Zapped! Part V
This is my final Zapped! installment. After my post-op visit yesterday, I learned that I am actually 20/15. That's right, I have bionic vision. This was to be expected of course; my body doesn't take much cajoling to eek out its full Super Power Potential.
The Mister is not as fanatical about picture taking as I am. He took a few the day of the surgery and this was taken while driving me, The Corpse, homeward:
Super Corpse with nametag for identification lest I forget who I am. I'm pretty sure I don't have a double chin in Real Life; this being a Fake Life, of course.
Though I look it, no, I'm not dead; I was given two Valium and a Tylenol PM after the surgery. That'd knock a grown man off his horse, let alone little me. Hell, I think I'm still woozy.
Over the past five days, I have also become bionically spoiled by The Mister. It got off to a rocky start as he developed a nasty sinus infection and was not as enthusiastic about my needs as I had hoped. Part of me really wanted him to say, "I would looooove to help you wash your hair while you hold a towel over your new bionic eyes!" Instead it was more, "Sure. Whatever you need. "
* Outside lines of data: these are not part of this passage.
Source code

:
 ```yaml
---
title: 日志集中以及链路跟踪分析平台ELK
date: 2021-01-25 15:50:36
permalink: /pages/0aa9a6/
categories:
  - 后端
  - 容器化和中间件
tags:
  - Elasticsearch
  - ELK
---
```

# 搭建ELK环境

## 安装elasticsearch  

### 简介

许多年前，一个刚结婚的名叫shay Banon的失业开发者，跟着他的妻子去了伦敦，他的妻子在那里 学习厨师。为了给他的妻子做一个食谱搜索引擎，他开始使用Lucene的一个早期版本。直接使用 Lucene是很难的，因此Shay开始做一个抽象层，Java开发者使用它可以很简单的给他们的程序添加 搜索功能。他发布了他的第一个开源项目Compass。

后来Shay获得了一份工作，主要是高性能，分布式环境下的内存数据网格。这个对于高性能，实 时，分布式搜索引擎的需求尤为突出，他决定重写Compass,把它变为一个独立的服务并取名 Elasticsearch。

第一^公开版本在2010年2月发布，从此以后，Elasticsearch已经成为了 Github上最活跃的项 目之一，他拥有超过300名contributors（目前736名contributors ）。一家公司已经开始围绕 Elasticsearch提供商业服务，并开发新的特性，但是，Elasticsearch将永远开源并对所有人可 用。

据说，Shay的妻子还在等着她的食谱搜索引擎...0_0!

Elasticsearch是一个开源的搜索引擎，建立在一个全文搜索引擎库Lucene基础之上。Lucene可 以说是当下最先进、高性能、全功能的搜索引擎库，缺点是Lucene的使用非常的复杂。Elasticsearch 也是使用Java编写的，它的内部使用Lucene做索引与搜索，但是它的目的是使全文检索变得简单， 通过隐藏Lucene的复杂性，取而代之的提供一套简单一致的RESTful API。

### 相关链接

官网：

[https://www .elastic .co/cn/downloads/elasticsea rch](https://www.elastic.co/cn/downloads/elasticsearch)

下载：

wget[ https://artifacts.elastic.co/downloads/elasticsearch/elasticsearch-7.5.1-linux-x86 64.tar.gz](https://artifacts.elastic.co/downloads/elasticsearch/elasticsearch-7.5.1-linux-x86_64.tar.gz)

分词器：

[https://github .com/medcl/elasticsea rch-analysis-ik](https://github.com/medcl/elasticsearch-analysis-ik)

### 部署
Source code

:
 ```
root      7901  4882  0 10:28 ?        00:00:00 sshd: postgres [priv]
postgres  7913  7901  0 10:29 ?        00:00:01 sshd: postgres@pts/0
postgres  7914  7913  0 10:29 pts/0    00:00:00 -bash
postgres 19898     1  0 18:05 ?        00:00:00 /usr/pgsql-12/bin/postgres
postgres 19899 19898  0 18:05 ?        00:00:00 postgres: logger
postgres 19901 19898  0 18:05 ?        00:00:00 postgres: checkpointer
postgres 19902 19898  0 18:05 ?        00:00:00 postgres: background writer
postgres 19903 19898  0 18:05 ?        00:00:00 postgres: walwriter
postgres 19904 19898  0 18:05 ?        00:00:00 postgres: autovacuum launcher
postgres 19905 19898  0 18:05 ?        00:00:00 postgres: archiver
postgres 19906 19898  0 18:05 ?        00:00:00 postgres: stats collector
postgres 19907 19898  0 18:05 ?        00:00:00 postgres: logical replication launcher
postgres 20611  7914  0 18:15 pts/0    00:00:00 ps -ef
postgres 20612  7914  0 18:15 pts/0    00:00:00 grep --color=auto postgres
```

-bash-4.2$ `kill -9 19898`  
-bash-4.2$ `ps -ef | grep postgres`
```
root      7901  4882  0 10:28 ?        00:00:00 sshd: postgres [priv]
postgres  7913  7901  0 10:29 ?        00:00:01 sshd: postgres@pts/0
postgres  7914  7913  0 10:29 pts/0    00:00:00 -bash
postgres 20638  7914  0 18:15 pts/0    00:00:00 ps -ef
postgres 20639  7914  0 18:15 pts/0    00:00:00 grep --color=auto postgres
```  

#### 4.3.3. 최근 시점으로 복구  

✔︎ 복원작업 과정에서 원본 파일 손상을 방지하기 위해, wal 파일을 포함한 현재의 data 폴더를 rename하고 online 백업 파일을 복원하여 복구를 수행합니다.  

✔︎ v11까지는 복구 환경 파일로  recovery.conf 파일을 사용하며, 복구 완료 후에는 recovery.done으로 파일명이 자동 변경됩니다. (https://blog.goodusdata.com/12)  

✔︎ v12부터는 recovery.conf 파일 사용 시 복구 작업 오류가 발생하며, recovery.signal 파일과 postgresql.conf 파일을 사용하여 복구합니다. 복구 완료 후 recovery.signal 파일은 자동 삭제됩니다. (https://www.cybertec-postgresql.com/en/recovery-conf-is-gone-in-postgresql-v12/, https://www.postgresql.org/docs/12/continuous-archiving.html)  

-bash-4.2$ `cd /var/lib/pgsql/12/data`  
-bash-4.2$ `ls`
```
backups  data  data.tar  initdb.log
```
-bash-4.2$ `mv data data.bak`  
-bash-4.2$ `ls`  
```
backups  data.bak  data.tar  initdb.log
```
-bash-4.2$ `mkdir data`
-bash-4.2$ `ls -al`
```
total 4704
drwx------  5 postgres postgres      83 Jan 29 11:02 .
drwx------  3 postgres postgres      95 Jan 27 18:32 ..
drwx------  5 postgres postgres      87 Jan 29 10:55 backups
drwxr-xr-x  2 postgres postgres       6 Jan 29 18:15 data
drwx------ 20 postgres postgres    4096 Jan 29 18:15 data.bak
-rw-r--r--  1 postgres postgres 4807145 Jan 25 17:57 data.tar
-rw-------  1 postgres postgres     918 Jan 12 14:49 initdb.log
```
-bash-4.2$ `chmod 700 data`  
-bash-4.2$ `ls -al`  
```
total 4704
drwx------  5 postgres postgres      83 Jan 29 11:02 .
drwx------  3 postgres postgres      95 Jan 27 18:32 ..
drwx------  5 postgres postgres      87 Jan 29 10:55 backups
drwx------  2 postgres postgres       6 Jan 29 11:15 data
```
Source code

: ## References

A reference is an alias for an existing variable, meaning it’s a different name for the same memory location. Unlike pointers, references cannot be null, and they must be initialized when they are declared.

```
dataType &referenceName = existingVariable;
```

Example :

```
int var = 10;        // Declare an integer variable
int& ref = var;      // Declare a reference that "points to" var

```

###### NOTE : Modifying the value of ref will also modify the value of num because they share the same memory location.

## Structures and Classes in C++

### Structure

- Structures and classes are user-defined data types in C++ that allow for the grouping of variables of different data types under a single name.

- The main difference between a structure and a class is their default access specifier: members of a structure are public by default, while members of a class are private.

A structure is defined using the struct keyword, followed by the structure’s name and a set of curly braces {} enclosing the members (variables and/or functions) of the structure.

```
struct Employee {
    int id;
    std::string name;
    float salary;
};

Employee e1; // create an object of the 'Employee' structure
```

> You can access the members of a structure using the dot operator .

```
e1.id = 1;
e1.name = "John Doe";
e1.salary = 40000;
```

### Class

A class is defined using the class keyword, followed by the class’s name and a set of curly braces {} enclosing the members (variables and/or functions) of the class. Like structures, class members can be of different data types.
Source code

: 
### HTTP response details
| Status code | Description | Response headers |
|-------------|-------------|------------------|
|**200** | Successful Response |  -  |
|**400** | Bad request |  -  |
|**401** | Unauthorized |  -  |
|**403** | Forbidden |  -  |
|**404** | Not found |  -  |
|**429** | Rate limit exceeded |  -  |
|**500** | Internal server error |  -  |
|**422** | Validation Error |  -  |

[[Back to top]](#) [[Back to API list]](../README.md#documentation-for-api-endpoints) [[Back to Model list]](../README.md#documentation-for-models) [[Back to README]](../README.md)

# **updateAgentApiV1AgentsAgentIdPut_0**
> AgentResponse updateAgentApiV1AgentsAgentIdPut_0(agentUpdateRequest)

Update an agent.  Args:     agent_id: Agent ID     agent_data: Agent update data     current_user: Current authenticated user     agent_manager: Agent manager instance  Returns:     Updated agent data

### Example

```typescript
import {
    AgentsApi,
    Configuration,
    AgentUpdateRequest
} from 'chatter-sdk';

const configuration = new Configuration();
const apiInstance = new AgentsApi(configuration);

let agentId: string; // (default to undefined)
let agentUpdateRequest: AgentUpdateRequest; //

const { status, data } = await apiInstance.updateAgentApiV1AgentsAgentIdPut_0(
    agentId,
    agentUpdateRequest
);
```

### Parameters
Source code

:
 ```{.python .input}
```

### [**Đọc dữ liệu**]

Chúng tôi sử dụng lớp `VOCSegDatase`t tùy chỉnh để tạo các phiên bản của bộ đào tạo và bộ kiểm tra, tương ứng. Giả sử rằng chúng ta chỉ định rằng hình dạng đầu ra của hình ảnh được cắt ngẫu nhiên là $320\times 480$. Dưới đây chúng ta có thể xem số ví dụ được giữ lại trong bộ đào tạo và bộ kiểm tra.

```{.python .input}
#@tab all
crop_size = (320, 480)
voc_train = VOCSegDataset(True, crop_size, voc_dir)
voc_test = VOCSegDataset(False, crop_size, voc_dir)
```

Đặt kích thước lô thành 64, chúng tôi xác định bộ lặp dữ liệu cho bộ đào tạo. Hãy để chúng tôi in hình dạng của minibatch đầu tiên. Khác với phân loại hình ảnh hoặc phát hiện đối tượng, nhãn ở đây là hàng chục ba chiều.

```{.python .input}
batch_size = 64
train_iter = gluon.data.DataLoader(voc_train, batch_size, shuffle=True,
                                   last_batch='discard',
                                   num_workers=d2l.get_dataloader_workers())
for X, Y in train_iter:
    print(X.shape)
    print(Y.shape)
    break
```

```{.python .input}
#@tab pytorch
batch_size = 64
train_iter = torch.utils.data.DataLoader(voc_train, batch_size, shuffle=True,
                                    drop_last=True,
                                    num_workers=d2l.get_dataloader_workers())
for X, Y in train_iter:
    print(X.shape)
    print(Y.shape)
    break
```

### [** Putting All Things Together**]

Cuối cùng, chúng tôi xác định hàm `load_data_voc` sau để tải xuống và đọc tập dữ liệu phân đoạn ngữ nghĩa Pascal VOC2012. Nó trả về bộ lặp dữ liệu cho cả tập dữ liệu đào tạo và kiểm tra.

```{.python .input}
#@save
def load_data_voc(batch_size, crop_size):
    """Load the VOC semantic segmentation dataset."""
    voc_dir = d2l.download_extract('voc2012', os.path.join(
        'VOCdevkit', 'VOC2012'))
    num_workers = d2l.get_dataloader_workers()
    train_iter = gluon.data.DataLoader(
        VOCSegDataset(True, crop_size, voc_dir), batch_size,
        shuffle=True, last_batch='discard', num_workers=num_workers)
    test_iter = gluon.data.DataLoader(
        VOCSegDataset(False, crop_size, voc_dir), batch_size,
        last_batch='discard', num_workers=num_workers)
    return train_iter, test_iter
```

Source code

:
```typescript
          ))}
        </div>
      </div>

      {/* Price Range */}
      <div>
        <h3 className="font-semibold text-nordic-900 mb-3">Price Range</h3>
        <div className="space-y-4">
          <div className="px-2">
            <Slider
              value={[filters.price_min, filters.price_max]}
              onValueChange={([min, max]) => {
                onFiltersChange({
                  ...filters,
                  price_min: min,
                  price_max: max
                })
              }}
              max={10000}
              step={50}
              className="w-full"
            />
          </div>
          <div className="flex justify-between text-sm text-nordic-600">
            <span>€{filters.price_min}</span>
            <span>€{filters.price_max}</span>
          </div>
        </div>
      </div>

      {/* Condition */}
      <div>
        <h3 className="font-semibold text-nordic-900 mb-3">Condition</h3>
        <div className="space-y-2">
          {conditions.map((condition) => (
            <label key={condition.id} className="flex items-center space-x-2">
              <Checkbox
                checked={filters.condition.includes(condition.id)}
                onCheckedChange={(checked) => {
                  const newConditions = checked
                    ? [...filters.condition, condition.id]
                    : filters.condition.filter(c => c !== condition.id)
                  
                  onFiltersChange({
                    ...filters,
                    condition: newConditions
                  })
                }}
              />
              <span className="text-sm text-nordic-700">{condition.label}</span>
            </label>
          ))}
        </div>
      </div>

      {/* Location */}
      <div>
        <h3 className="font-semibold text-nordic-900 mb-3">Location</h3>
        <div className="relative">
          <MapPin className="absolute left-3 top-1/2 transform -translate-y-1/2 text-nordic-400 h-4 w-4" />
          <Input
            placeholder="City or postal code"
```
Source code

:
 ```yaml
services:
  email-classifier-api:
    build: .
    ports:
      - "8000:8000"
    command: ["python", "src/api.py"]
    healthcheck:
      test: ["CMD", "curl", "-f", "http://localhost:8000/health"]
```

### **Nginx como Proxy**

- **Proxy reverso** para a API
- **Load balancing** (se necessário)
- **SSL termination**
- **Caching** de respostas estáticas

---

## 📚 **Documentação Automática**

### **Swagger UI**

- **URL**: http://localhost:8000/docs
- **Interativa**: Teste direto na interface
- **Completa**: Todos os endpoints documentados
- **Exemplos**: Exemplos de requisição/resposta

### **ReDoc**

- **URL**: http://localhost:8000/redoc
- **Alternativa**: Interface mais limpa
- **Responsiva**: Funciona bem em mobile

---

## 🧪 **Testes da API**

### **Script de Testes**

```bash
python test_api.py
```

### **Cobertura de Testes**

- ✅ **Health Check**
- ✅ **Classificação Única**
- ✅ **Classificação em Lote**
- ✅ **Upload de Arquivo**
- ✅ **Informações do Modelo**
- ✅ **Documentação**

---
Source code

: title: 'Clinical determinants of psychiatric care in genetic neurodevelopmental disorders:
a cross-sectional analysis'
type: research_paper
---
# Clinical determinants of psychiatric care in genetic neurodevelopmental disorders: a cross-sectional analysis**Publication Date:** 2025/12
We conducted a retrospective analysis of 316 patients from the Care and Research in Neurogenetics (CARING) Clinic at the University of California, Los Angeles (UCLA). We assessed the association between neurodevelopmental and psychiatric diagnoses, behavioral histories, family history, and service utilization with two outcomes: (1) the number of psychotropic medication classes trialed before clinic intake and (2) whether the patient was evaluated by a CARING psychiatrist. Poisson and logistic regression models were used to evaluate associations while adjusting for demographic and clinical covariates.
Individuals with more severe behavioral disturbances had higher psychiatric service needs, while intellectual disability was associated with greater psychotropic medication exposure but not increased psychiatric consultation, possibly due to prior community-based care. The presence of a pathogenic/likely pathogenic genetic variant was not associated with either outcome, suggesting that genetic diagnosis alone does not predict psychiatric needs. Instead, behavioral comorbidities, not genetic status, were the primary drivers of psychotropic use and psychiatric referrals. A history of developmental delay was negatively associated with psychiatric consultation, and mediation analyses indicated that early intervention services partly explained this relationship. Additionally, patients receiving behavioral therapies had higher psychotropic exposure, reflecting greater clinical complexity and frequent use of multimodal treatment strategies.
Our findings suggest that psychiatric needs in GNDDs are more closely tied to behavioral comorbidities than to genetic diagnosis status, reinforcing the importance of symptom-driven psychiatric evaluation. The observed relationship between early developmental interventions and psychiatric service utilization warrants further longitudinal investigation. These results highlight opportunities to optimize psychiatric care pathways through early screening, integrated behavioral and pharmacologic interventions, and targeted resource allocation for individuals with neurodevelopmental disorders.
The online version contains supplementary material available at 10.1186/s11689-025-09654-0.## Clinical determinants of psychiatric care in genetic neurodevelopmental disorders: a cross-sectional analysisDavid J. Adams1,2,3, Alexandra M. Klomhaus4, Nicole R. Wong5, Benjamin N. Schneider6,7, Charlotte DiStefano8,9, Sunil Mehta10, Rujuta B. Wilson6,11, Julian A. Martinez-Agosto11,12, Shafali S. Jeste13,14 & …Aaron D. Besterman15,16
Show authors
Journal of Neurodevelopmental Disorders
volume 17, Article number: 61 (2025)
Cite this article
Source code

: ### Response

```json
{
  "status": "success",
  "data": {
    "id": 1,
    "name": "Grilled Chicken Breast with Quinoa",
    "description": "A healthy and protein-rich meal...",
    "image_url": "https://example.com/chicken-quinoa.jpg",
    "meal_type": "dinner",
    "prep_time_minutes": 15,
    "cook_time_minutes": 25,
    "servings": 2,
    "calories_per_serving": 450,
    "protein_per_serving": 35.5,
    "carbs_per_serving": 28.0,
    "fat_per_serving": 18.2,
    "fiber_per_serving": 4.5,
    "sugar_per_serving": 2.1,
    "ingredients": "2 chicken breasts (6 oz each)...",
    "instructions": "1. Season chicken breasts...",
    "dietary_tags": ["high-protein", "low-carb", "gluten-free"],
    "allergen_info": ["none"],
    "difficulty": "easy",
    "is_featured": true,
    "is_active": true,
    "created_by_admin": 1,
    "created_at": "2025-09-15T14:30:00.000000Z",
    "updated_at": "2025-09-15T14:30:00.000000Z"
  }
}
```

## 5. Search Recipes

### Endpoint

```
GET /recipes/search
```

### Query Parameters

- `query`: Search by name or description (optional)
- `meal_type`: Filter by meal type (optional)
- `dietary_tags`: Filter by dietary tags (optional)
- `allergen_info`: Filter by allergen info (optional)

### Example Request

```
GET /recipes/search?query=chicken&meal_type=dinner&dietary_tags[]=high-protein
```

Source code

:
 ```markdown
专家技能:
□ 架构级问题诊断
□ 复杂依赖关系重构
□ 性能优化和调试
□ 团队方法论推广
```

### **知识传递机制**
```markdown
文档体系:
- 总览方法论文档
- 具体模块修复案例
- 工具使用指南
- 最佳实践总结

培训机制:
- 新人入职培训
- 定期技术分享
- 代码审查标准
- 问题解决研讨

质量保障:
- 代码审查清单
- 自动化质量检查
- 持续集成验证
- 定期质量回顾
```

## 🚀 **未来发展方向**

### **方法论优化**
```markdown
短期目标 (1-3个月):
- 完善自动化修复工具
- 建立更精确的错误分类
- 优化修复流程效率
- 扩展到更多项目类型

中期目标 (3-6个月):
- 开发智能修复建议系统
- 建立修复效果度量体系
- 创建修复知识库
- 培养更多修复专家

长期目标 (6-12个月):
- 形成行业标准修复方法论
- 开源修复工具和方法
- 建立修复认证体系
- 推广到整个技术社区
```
But two doses into his antibiotic, he snapped to attention and took care of me like a champ. It probably didn't hurt that my solution to Rule #3 (No water in or around the eyes for 1 full week.), was to take a bath, suds up my hair, hold a towel over my face while The Mister poured water over me with a big spouted mug. At first he was skeptical, then waaaaay too excited. All I wanted was to be clean; all he wanted was to jump in with me. "No splashes! The Mister behave yourself lest I go blind! Surely you read the Rules!"
Alas, I can only be so heavy-handed when I've been given a Vicodin. (They really do load you up with the drugs! Good thing, too, because I've set self-restrictions on self-medicating until my eyes are completely healed.)
It's been a good ride, but The Mister is done with spoiling me. It's time for me to repay the favor and fully thank the man. It will take awhile because The Mister was really wonderful. Thankfully, tonight is my first night without having goggles taped to my face. Let me tell ya', that is sure to put a chink in your chain. Aside from the raw-tape-ripped-off-spots on my forehead and sticky residue on my cheeks, those huge, taped-on, goggles have kept me from fully enjoying my Vicodin induced sleep. Tonight's the night!